1. Zero-Shot Prompting

  • Description: Instruct the model to perform a task with only a clear instruction, no examples provided.
  • Example: “Summarize this article in three sentences.”
  • Best for: Quick tasks, when examples aren’t needed.

2. Few-Shot Prompting

  • Description: Provide the model with a few input-output examples so it can infer the pattern.
  • Example: “Translate to French: ‘Good morning’ = ‘Bonjour’. ‘How are you?’ = ‘Comment ça va?’ Now translate: ‘Thank you.’”
  • Best for: Tasks where context or format is important.

3. Chain-of-Thought Prompting

  • Description: Ask the model to reason step-by-step, improving complex or multi-step answers.
  • Example: “Let’s think step by step: What happens when you mix vinegar and baking soda?”
  • Best for: Reasoning, math, logic, and multi-step tasks.

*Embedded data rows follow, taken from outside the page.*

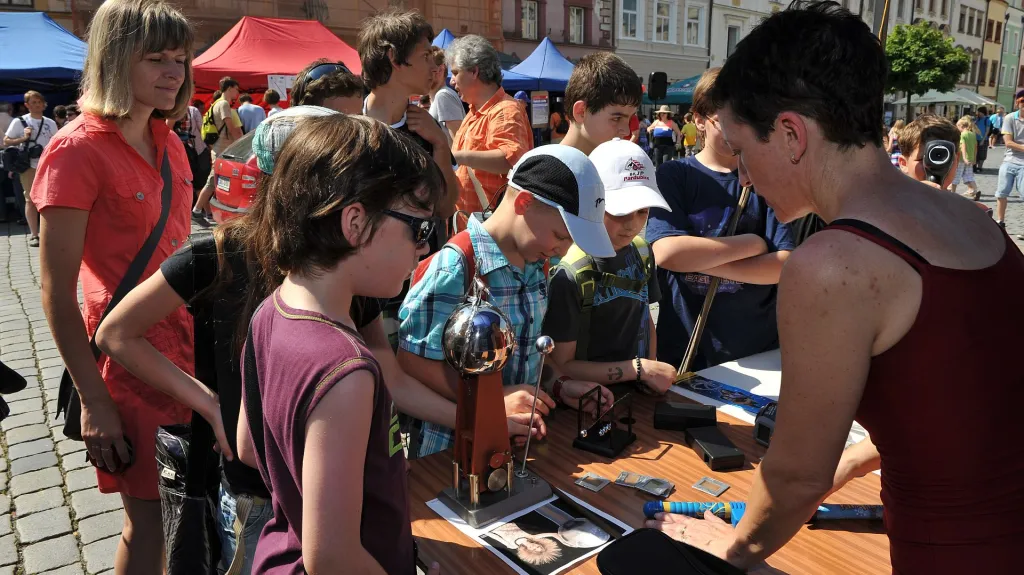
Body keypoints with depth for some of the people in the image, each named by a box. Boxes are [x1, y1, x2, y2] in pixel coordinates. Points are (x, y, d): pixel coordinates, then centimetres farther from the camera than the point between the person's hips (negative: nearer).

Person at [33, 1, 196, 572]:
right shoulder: (78, 150, -13)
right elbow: (57, 294, -13)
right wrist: (94, 401, -13)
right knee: (149, 516, 7)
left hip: (187, 347, 6)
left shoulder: (169, 143, 8)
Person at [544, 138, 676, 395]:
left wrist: (652, 372, 3)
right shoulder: (570, 275, -18)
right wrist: (640, 368, -16)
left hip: (640, 394, 6)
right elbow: (562, 366, -15)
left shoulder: (641, 252, 4)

4. ReAct (Reason + Act) Framework

  • Description: Prompts the model to alternate between reasoning and taking actions, often used for agentic workflows.
  • Example: “Think: What information do I need? Act: Search for the author’s biography. Think: What did I find?”
  • Best for: Tool-using agents, research, and interactive tasks.

5. Prompt Chaining

  • Description: Combine multiple prompts or model outputs in sequence to build complex workflows.
  • Example: “Summarize this article. Now, turn the summary into a tweet. Next, generate hashtags.”
  • Best for: Multi-stage tasks, content pipelines, automation.

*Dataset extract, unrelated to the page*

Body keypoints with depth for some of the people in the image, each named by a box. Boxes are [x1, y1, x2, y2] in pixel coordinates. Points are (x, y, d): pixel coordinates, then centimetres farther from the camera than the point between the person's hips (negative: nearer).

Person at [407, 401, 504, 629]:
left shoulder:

6. Role-Task-Format (RTF) Framework

  • Description: Clearly define the model’s role, the task, and the desired output format.
  • Example: “You are a travel guide. List five must-see sights in Paris as bullet points.”
  • Best for: Ensuring clarity and consistency in responses.

7. LangChain

  • Description: Open-source framework for building modular, multi-step LLM workflows using prompt templates, memory, agents, and chains.
  • Best for: Developers building advanced AI applications, chatbots, or document processors.

8. OpenPrompt

  • Description: Modular framework for designing, testing, and evaluating prompt templates with dynamic variables and advanced context management.
  • Best for: Research, large-scale prompt evaluation, and template libraries.

9. PromptLayer

  • Description: Framework for tracking, versioning, and analyzing prompt performance at scale, with analytics and monitoring tools.
  • Best for: Teams managing many prompts or enterprise AI deployments.

10. Guidance

  • Description: Library for constraining and validating LLM outputs using regex, grammars, and custom tools, ensuring outputs meet specific rules.
  • Best for: Structured data extraction, API integration, and applications needing strict output formats.